Spec generation happens in two server calls, with local processing in between.

Overview

sequenceDiagram
    participant Toolkit
    participant Server

    Note over Toolkit: Stage 1: Processing Plan
    Toolkit->>Toolkit: Build workspace from data (local)
    Toolkit->>Server: POST /api/v1/sdk/process (no session_id)
    Server->>Toolkit: {status:"awaiting_choregraph", session_id, ...}
    Toolkit->>Toolkit: Run data pipeline locally

    Note over Toolkit: Stage 2: Visualization
    Toolkit->>Toolkit: Build spec metadata
    Toolkit->>Server: POST /api/v1/sdk/process (session_id + artifacts)
    Server->>Toolkit: {status:"complete", visuspec_xml, ...}
    Toolkit->>Toolkit: Render locally

Both stages hit the same endpoint — the server dispatches on whether session_id is present in the request body (no session_id ⇒ fresh arun that pauses at the choregraph interrupt; session_id present ⇒ aresume from that checkpoint).

Stage 1: Processing Plan

The Toolkit builds a workspace from your input data and sends metadata to the server along with your prompt.
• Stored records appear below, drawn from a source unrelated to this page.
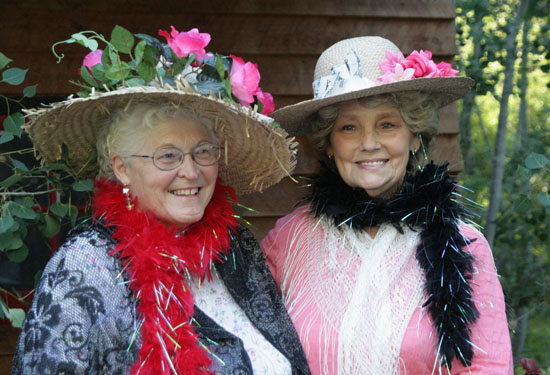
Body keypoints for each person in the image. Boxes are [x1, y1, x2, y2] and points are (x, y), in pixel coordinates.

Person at [11, 26, 310, 375]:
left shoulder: (235, 246)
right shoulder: (84, 268)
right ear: (122, 167)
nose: (190, 172)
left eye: (203, 152)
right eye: (167, 156)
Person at [261, 36, 513, 374]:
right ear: (329, 145)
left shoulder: (462, 244)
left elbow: (488, 367)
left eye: (387, 124)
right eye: (349, 127)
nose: (369, 143)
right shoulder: (288, 240)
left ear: (413, 135)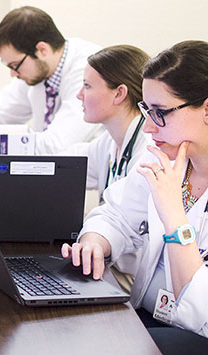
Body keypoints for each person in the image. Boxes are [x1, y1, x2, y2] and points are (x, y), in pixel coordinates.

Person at [62, 40, 208, 354]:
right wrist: (94, 242)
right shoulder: (167, 156)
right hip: (157, 315)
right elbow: (114, 213)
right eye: (146, 111)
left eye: (160, 113)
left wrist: (173, 214)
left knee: (110, 346)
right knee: (70, 328)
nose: (148, 128)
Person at [0, 6, 104, 155]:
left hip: (87, 182)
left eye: (15, 65)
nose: (13, 73)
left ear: (42, 50)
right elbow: (1, 110)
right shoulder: (41, 70)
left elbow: (56, 144)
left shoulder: (89, 70)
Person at [62, 45, 151, 292]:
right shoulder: (109, 141)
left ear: (119, 93)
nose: (79, 94)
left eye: (87, 86)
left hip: (133, 282)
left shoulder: (150, 148)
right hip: (113, 268)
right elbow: (65, 164)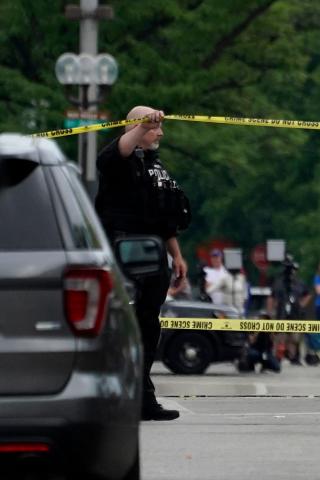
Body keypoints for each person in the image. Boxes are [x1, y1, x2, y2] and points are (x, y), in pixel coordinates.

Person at [95, 106, 189, 421]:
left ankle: (144, 399)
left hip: (153, 255)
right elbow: (117, 151)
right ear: (136, 127)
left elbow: (163, 217)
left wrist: (176, 254)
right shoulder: (117, 159)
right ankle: (119, 397)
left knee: (149, 328)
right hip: (124, 258)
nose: (159, 132)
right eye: (153, 128)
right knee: (123, 329)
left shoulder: (154, 164)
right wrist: (140, 125)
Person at [267, 259, 312, 365]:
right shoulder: (279, 282)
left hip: (296, 314)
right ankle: (279, 356)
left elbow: (308, 294)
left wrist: (302, 304)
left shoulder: (299, 283)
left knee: (295, 337)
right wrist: (270, 311)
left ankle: (294, 356)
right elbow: (272, 296)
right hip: (281, 313)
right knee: (280, 336)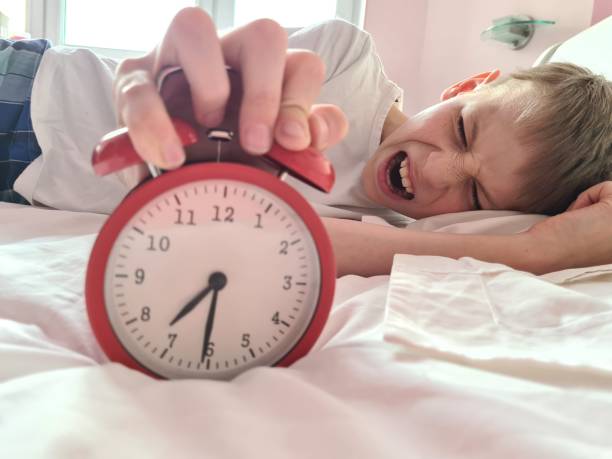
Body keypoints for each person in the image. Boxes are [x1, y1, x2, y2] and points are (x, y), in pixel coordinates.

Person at [4, 8, 612, 276]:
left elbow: (293, 239)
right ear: (468, 83)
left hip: (25, 188)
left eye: (475, 195)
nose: (438, 170)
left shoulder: (392, 235)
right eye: (462, 127)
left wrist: (540, 251)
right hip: (31, 93)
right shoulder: (345, 62)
The server:

  1. Classifies the data (what kind of visualization fits)
  2. Plans the data transformations needed
  3. Returns the completed processing plan

The Toolkit then runs this pipeline locally on your actual data.

Stage 2: Visualization

After the local pipeline run, the Toolkit builds a spec with post-transform metadata and sends it to the server. The server:

  1. Applies constraint solving to optimize the visualization
  2. Selects palettes, scales, and layout
  3. Returns the final spec

The Toolkit receives this spec and can render it locally.

Why two stages?

Splitting the flow allows the server to make informed decisions based on post-transform data characteristics. For example, if a column is aggregated from 10,000 rows to 50 groups, the visualization strategy changes.

The server never sees the actual data at either stage — only metadata.

Session reuse

Within a session(), the data pipeline runs once. Multiple render() calls reuse the pipeline outputs without re-running it. See Sessions for details.